Reuters says FMC “years off”

Reuters ran a story today from the FMC World Congress in Amsterdam.
The article cites very weak consumer uptake leading to the cancellation of T-Mobile’s T-One service in Germany, and weak uptake also at Neuf Cegetel. It seems strangely unbalanced, since it doesn’t mention T-Mobile’s imminent national rollout of FMC in the USA, the BT/Vodafone Fusion service and the FT/Orange Unik service. There are several other UMA deployments that would have made the outlook seem less gloomy.
The T-Mobile service was survived in Germany by T-Com’s similar service, Telekom-Vorteil, a “fixed/Wi-Fi” service that routes wireline calls over Wi-Fi, so you can use a Wi-Fi phone or the Wi-Fi of your dual mode phone to pick up calls on your home number when you are at home. This is not UMA based, and drops the call when you move out of Wi-Fi range. People like it.

2 Replies to “Reuters says FMC “years off””

  1. “it doesn’t mention (…) the BT/Vodafone Fusion service and the FT/Orange Unik service. There are several other UMA deployments that would have made the outlook seem less gloomy”

    Mmm, we must not have the same sources as I constantly read and hear that both these services are not seeing any take up despite the massive marketing blitz. I would be interested to see real numbers that demonstrate these services are successful.

    I otherwise agree with Reuters, FMC is still too complex and therefore way off mass market adoption.

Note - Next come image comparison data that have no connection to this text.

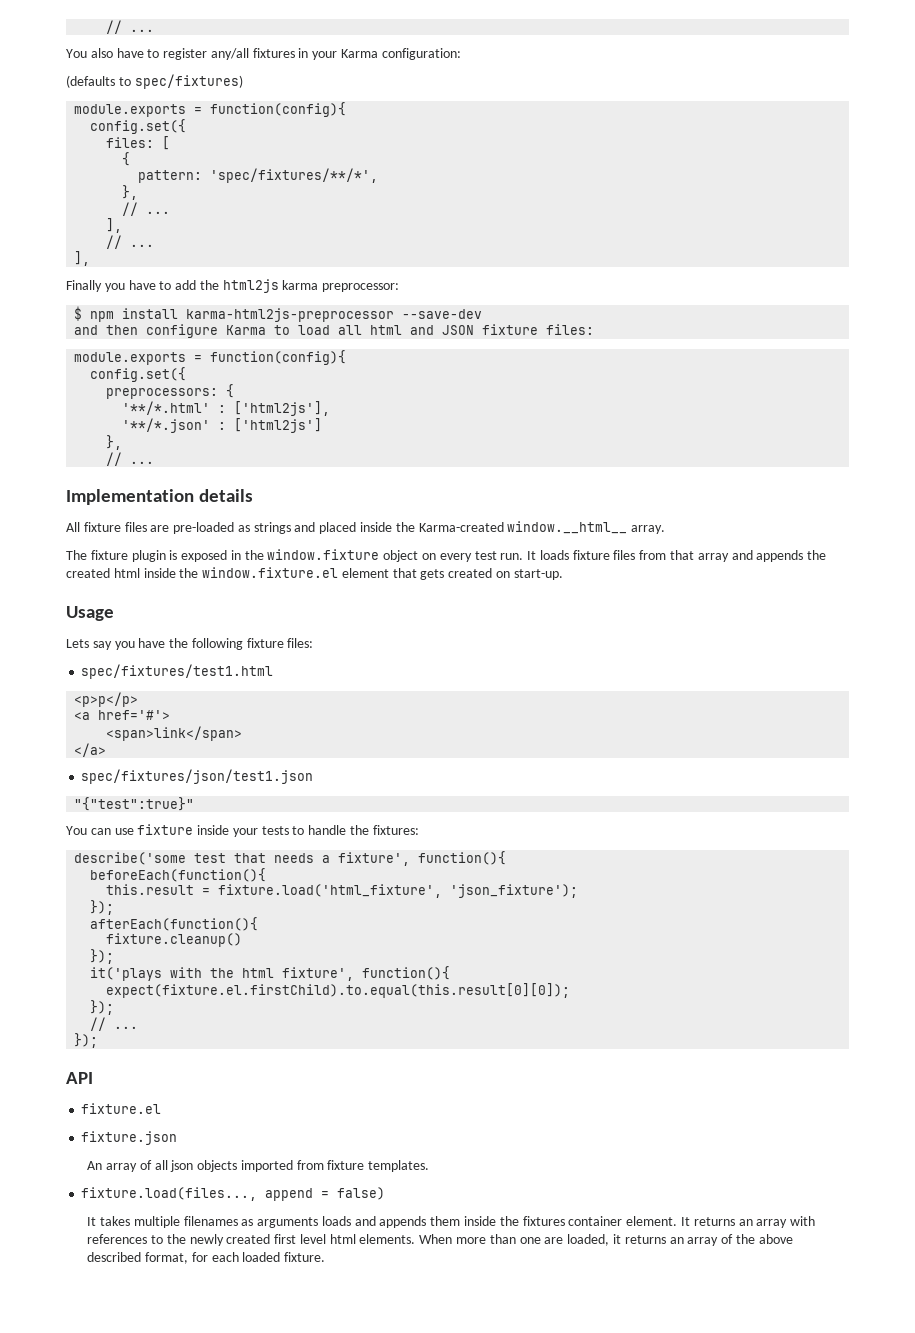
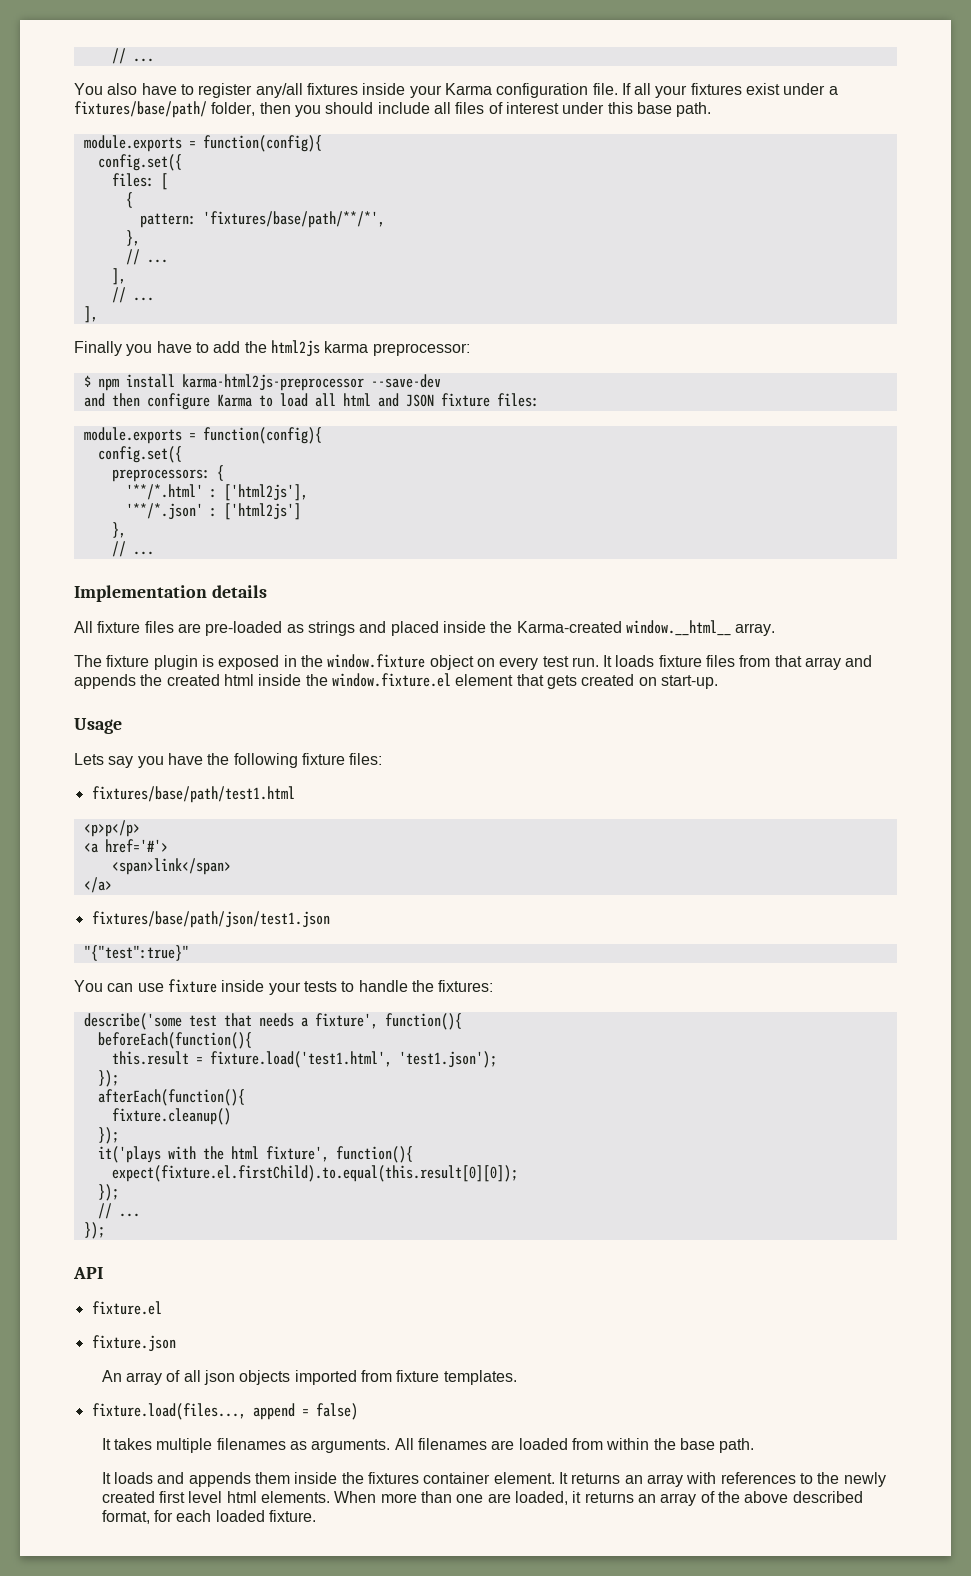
[298,48,309,58] in -> [362,83,406,95] inside
[381,48,461,60] [66,74,243,89] configuration: // (defaults to spec/fixtures) -> [496,83,838,98] [74,101,712,118] configuration file. If all your fixtures exist under a fixtures/base/path/ folder, then you should include all files of interest under this base path.
[210,168,379,183] 'spec/fixtures/**/*', -> [202,211,385,228] 'fixtures/base/path/**/*',
[81,664,274,679] spec/fixtures/test1.html -> [91,786,295,803] fixtures/base/path/test1.html
[81,769,314,784] spec/fixtures/json/test1.json -> [91,911,330,928] fixtures/base/path/json/test1.json
[218,884,579,898] fixture.load('html_fixture', 'json_fixture'); -> [209,1051,497,1068] fixture.load('test1.html', 'test1.json');
[257,1217,319,1228] arguments -> [311,1438,755,1453] [101,1472,111,1484] arguments. All filenames are loaded from within the base path. // It

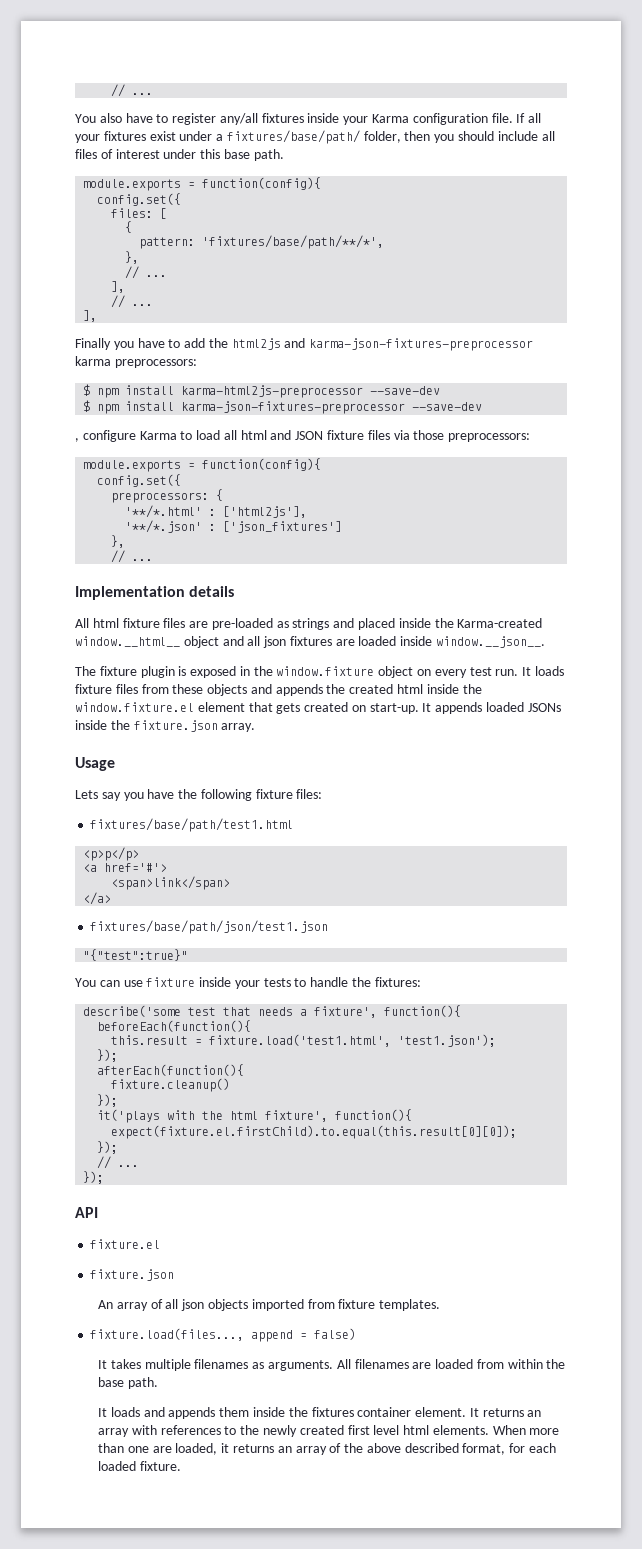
[324,341,470,356] karma preprocessor: -> [284,338,534,351] [75,356,197,368] and karma-json-fixtures-preprocessor karma preprocessors:
[83,393,140,407] and then -> [83,400,483,414] [75,438,79,442] $ npm install karma-json-fixtures-preprocessor --save-dev // ,
[496,393,539,407] files: -> [367,430,531,442] files via those preprocessors:
[223,503,301,520] ['html2js'] -> [223,521,343,533] ['json_fixtures']
(93, 627) none -> [92,618,119,628] html
[735,623,776,636] array. -> [183,636,546,648] object and all json fixtures are loaded inside window.__json__.
[774,655,842,670] that array -> [172,684,248,696] these objects
(718, 682) none -> [422,702,561,714] [75,720,256,732] It appends loaded JSONs inside the fixture.json array.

  2. FMC is a tough sell for consumers the way it is being presented currently. There are two possible selling propositions: it could be cheaper than pure cellular, or it could give better coverage. Better coverage would appeal only to people who are in bad coverage areas, and they can always try another carrier, so we are left with cheaper, which doesn’t appeal to the carriers.
    FMC has a better chance being sold to businesses initially, since it has several additional attractions, like PBX features anywhere in the world.
    Still, in the USA T-Mobile had positive enough results from the Seattle trial to roll it out nationally.